Gosto dos dias de chuva no outono, para ficar com o rosto colado à janela a sentir no vidro o contacto das pingas, e a deixar que o olhar perdido dentro de mim, percorra os caminhos da bruma branca que avança lá fora, e do silêncio que paira cá dentro. Escolho as palavras como se fossem esteios onde me agarrar, para não perder a razão da existência por vezes perdida, por vezes um guia de mim, entre mil pensamentos e a procura de mim. Procuro por entre o cinza da paisagem, o esvoaçar tímido de uma ave, sigo com o olhar o voo da folha entre a árvore e o chão, como se fosse de mim que se desprendesse, como o desligar de uma paixão que por vezes não passou apenas de uma traição. É no outono que as cores vão morrendo, ou é o outono que guarda o colorido que pinta.
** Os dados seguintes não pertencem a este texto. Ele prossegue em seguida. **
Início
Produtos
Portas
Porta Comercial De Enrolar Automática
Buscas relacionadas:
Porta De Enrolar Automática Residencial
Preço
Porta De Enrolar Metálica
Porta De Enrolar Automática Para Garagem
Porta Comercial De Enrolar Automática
Acredito em ti, na brevidade do encontro entre palavras e silêncios, entre preocupações e resoluções jurídicas, entre a família e a actividade cívica, entre o devaneio e as promessas não cumpridas. Acredito no amor, como se de poesia, por vezes proibido, por vezes uma aventura, por vezes não passando de um encontro revolucionário, resistente, suportando o sal das lágrimas e a força do vento que o verga.
Acredito que não são precisos adjectivos para além do tempo preservarmos as memórias, como as flores não precisam da eternidade para prevalecer. A palavra é sempre mais que um corpo onde as sílabas se encaixam e se abraçam, a palavra é o nosso encontro, até quando a única evidência é o chão que me suporta.